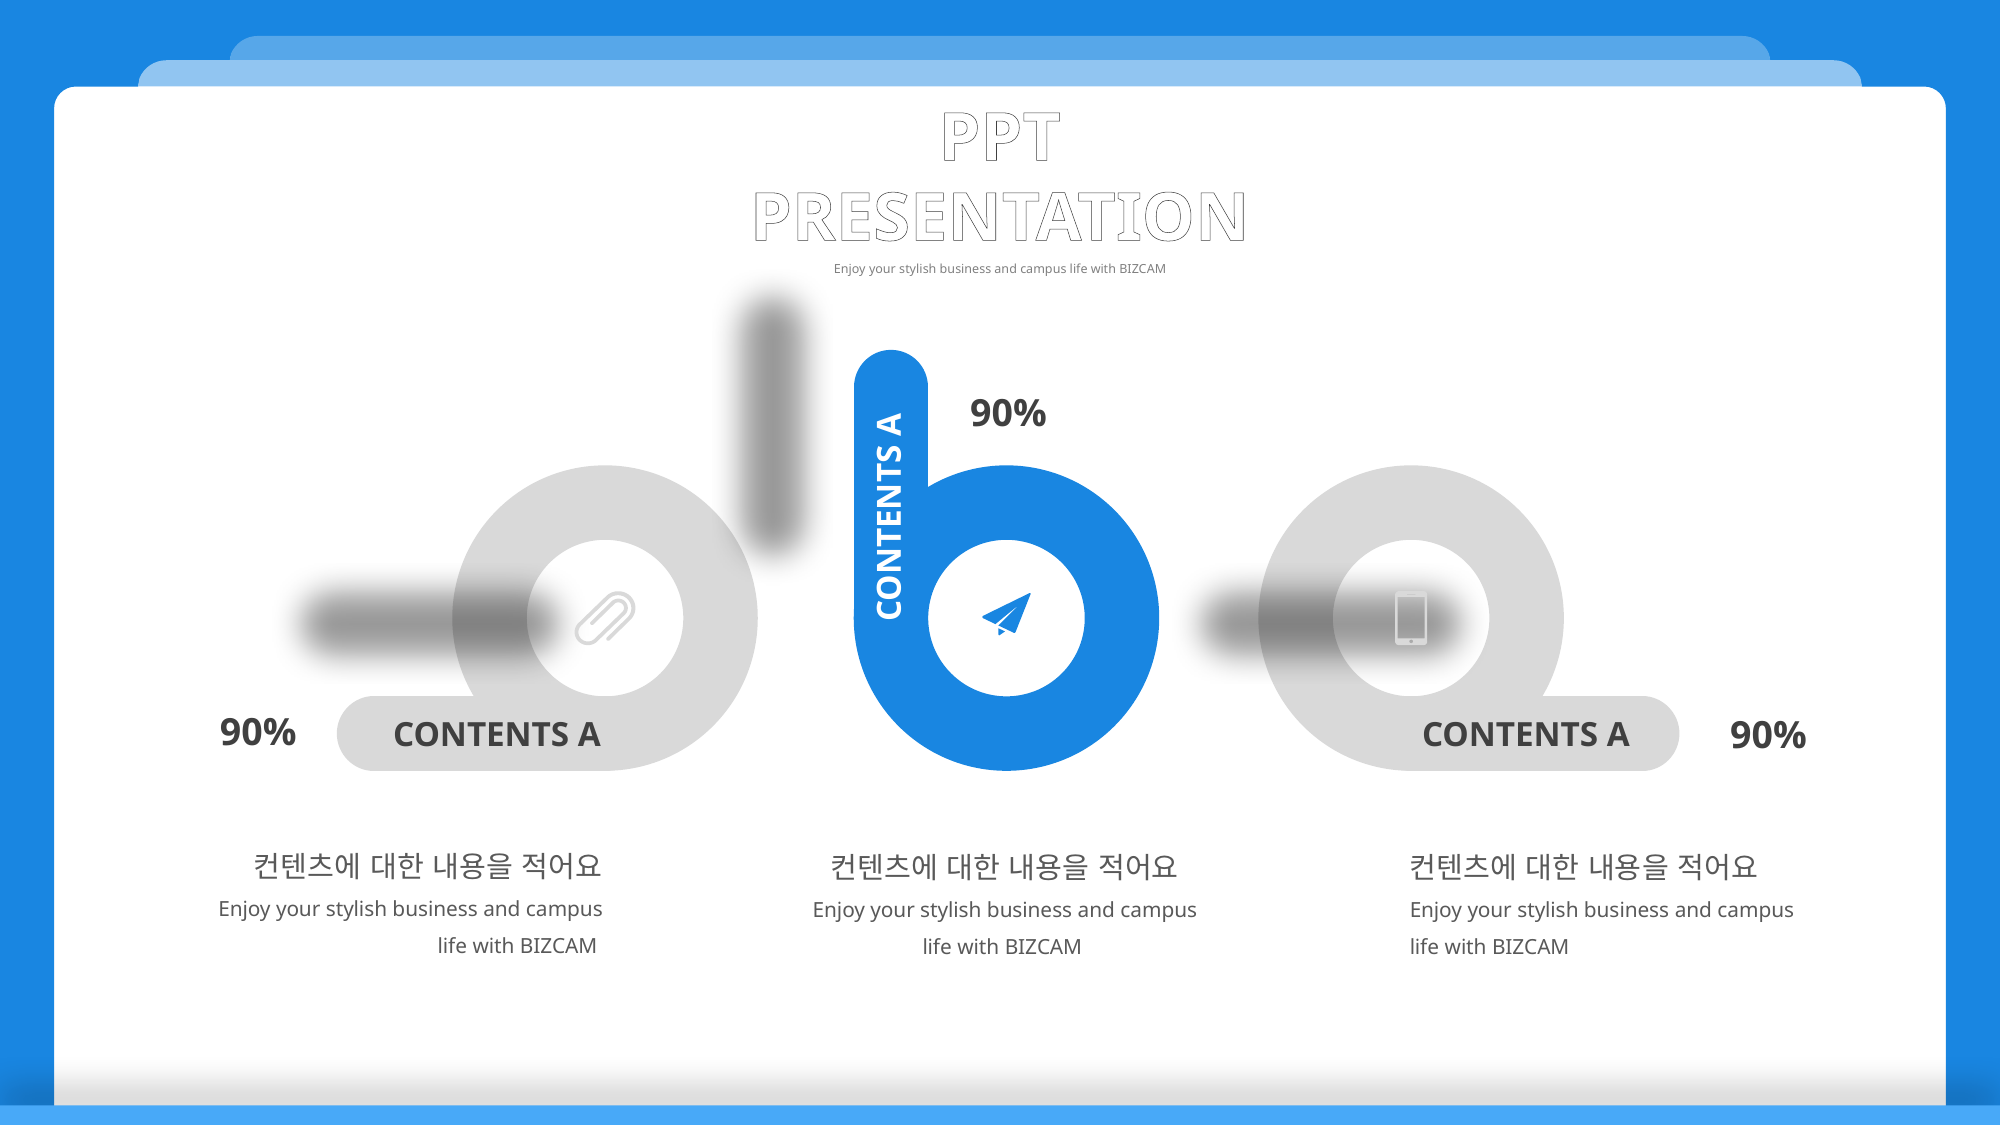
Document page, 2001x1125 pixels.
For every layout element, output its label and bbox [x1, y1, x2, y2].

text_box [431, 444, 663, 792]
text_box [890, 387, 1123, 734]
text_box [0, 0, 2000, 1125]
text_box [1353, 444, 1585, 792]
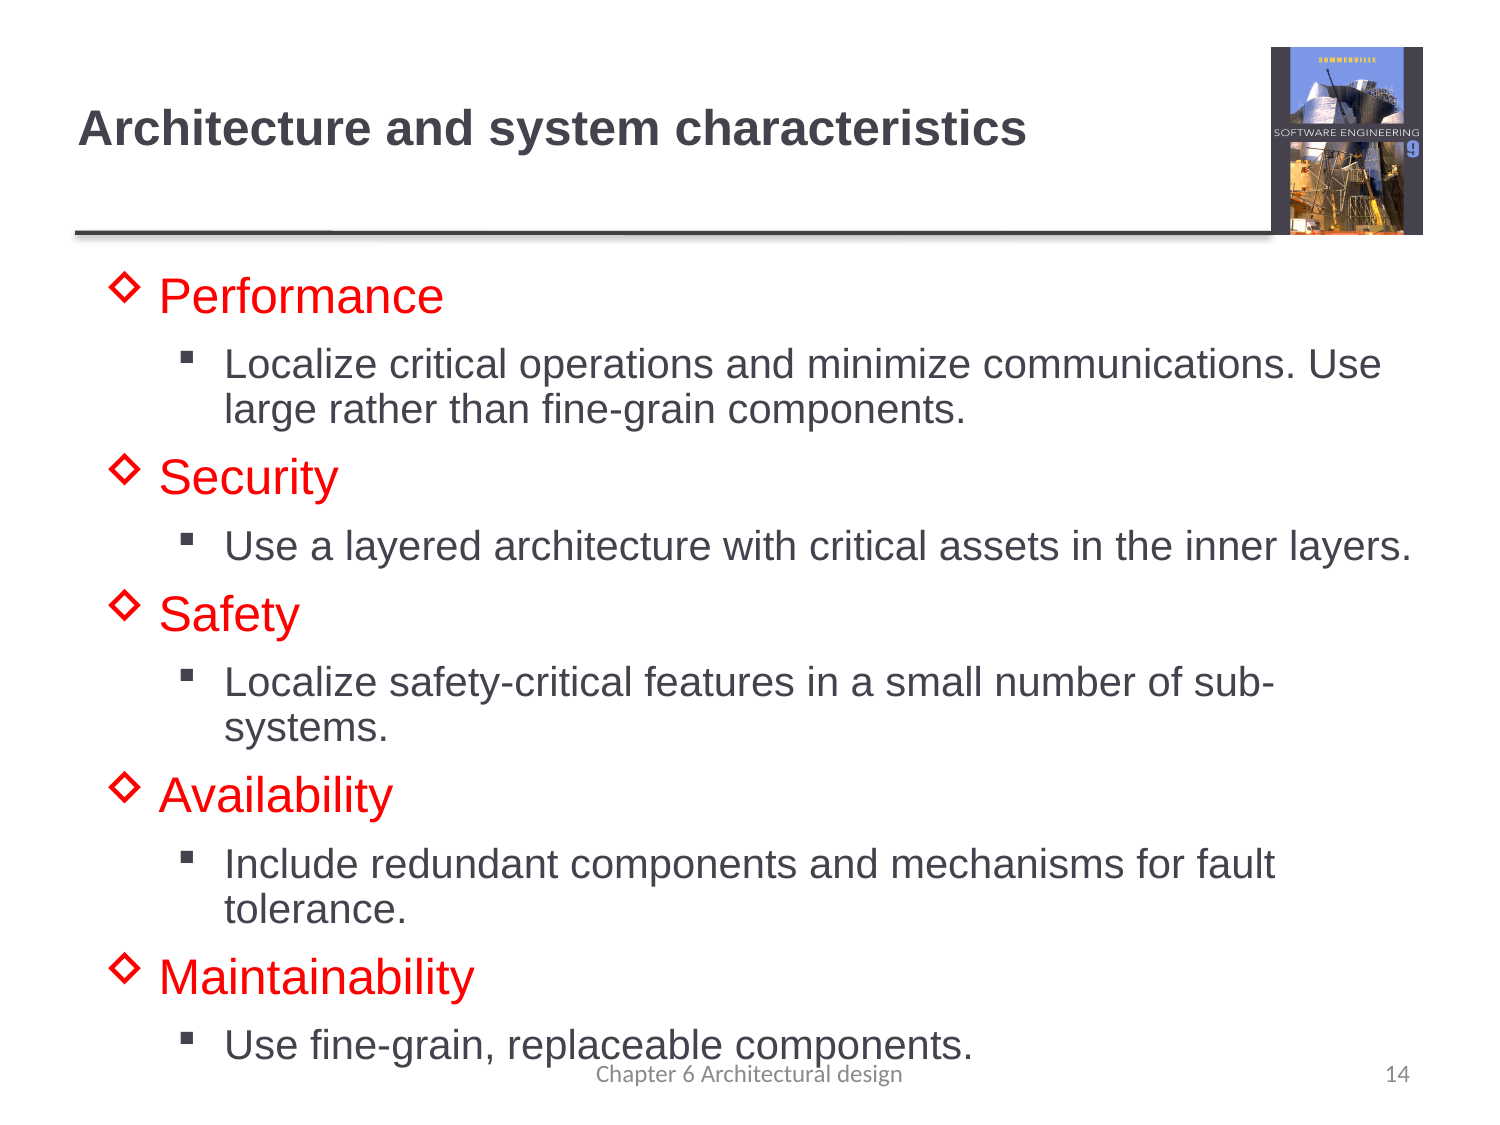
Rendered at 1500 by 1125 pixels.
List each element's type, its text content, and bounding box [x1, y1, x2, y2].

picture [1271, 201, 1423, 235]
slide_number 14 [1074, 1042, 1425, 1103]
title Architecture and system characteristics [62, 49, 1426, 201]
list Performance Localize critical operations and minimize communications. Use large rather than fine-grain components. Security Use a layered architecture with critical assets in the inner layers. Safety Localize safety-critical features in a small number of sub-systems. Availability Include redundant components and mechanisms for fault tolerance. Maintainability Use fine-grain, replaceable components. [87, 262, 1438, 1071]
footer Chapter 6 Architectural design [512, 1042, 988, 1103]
== == ==
## Exercise goal
From the first line of the entries above through the line with "Rendered at 1500 by 1125 pixels.", set down each line exactly and drop the pictures.

## Written reply
Document page, 2001x1125 pixels.
For every layout element, output its label and bbox [x1, y1, x2, y2].

text_box [431, 444, 663, 792]
text_box [890, 387, 1123, 734]
text_box [0, 0, 2000, 1125]
text_box [1353, 444, 1585, 792]
Rendered at 1500 by 1125 pixels.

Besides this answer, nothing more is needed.